## [Work item]
Needed from the data below: every line from the one with "- 本资源仅供学习和参考使用，请勿用于商业用途。" up to and including the one with "[计算机毕业设计资源下载](https://pan.qu", repeated exactly and with nothing else.

## [Material supplied]
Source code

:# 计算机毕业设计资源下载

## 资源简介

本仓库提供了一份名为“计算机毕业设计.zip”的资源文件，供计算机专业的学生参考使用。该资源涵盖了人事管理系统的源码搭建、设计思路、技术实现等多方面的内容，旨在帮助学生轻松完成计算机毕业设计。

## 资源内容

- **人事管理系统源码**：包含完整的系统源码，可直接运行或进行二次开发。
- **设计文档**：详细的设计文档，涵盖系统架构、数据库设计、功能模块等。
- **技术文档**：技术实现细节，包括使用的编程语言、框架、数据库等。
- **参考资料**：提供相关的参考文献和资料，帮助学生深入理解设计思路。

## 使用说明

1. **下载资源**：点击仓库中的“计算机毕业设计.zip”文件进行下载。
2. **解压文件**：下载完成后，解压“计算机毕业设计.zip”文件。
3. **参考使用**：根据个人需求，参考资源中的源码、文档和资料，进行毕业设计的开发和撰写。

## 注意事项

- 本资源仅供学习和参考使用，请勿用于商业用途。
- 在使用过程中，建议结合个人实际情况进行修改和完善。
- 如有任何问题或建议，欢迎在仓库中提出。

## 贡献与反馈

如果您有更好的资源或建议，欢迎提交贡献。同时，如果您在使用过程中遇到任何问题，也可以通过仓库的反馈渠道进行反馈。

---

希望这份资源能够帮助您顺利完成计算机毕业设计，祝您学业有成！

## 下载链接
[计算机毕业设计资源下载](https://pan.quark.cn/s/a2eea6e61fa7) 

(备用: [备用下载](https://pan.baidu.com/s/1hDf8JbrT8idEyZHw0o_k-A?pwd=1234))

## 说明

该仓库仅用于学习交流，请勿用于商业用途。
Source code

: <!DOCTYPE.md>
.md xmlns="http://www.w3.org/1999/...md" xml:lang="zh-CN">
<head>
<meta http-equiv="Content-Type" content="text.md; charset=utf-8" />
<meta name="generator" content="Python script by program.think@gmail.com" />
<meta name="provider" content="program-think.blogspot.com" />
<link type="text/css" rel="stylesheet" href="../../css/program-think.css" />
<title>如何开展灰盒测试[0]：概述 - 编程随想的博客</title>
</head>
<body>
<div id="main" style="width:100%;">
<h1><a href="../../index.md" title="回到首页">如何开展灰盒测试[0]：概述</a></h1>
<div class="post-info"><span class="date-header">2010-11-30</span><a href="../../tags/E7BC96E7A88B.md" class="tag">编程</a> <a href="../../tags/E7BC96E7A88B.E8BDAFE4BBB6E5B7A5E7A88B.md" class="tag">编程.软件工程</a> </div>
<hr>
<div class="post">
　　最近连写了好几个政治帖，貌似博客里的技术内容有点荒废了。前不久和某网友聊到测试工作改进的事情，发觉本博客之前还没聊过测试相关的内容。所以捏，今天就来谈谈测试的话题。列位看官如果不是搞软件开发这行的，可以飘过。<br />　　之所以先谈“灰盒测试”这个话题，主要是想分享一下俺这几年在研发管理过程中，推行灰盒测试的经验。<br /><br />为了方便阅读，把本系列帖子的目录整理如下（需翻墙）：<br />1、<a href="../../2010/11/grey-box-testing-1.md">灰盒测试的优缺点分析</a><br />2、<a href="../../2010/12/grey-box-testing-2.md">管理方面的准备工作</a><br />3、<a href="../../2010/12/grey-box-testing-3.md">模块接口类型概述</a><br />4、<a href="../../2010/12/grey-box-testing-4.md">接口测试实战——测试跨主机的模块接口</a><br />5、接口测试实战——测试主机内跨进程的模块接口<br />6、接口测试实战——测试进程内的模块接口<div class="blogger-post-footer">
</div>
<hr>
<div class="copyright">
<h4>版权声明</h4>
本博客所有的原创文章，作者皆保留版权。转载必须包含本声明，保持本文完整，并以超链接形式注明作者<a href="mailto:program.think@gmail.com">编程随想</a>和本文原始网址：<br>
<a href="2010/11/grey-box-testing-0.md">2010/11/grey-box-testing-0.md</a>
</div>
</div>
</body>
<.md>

## [Response area]
- 本资源仅供学习和参考使用，请勿用于商业用途。
- 在使用过程中，建议结合个人实际情况进行修改和完善。
- 如有任何问题或建议，欢迎在仓库中提出。

## 贡献与反馈

如果您有更好的资源或建议，欢迎提交贡献。同时，如果您在使用过程中遇到任何问题，也可以通过仓库的反馈渠道进行反馈。

---

希望这份资源能够帮助您顺利完成计算机毕业设计，祝您学业有成！

## 下载链接
[计算机毕业设计资源下载](https://pan.quark.cn/s/a2eea6e61fa7) 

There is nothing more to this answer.